On Welling's farm in northwestern Howard County, protecting the bay meant planting 5,500 trees, fencing 13 acres of stream and building two stream crossings and new water sources for his cattle. The bill, he said, came to just under $40,000. He didn't pay for any of it.
"In a drought year, with crops bad and income down, there's no money in my checking account to pay for fences and trees and stuff like this when I don't have to have them," he said. On the other hand, he said he realized "i we don't take care of what the good Lord's given us, we'll be out of business."
So conservation became a good deal for him and his wife, Ruthie, who farm about 220 acres. It's also a responsibility, because they signed a contract with program officials to maintain the buffers for 15 years, keeping noxious weeds out of the area and replacing trees that die.
"It's going to be a little time-consuming, but if it does everything they hope it'll do, at least the water leaving my property will be clean," Welling said.
Since Maryland started its program in late 1997, only a handful of states have followed suit. Virginia and Pennsylvania are close to launching their own programs, according to Ed Temple, regional biologist with Ducks Unlimited, a partner in the initiative.
Natural Resources Conservation Service offices--part of the federal Agriculture Department--do what they can to promote the program in Maryland.
Cheryl Simmons, district conservationist with the Howard County office of the conservation service, said farmers and landowners might want to fence off their streams to protect them, or they might be interested in building a new trough for their cattle, but they wouldn't necessarily understand that the program could do it for them in the name of conservation buffers.
"This is just the biggest pot of money right now, and we'd sure hate to not utilize it," Simmons said.
For one of Howard County's most well-known farmers, 80-year-old former state senator James Clark Jr., the conservation initiative made sense.
Before the program started, he built a buffer along seven acres of stream on his 548-acre Ellicott City farm, and the money came mostly out of his pocket. Last spring, after he learned of the new funding source, he put nine acres in the program and got a fence, new trees and a trough out of the deal.
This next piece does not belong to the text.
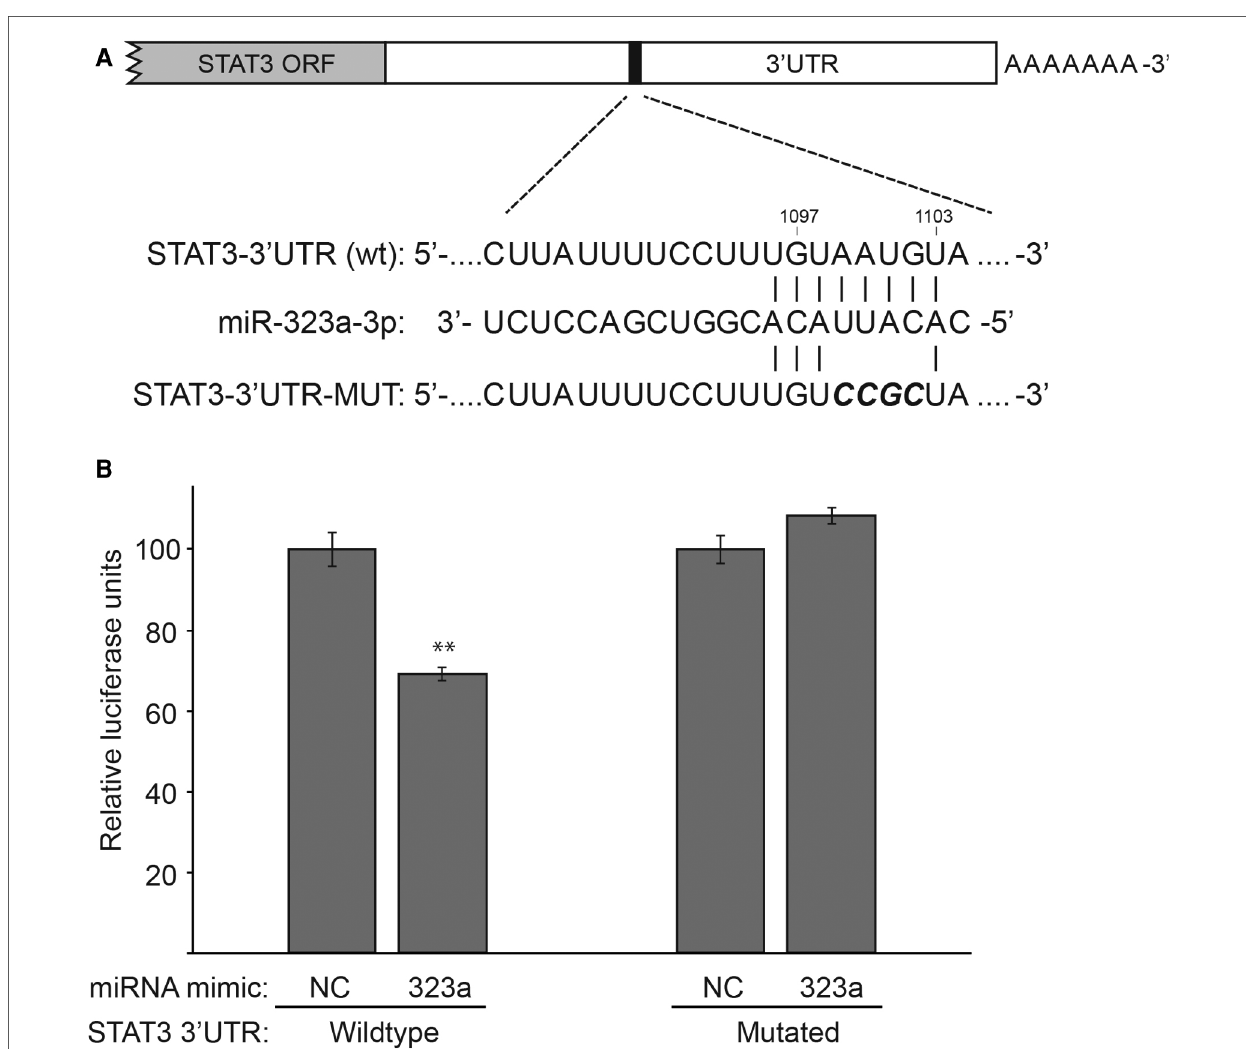
FIGURE 4 STAT3 is a direct target of miR-323a-3p in neuroblastoma. ( A) The putative binding site of miR-323a-3p (nucleotides 1,097 to 1,103) in the 3 ′ UTR of STAT3 was mutated as shown in the fi gure with bold and italics. (B) Dual-luciferase reporter assay demonstrating the luciferase activity of a construct with a wild- type or a mutated 3 ′ UTR of STAT 3 in SH-SY5Y transfected with miR-323a-3p or NC mimics. Data is presented as mean±SD of three independent experiments, each repeated in triplicates. ** P <0.01 vs. the NC. SD, standard deviation; miR, microRNA; NC, negative control; STAT3, signal transducer and activator of transcription; ORF, open Reading frame; UTR, untranslated region; wt, wild-type; MUT,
He signed on for a 15-year contract. "By that time, the trees will be so big that they will be doing the job nicely," Clark said.
And he plans to keep going. "Next year, we're going to do about 11 acres, and the following year, we're going to do some more."
Water quality on his farm is particularly important, he said, because it sits across the street from Centennial Park and its 40-acre lake. "I certainly encourage anybody that I have a chance to influence to do it," he said. "It's a real grass-roots program to save the bay is what it is."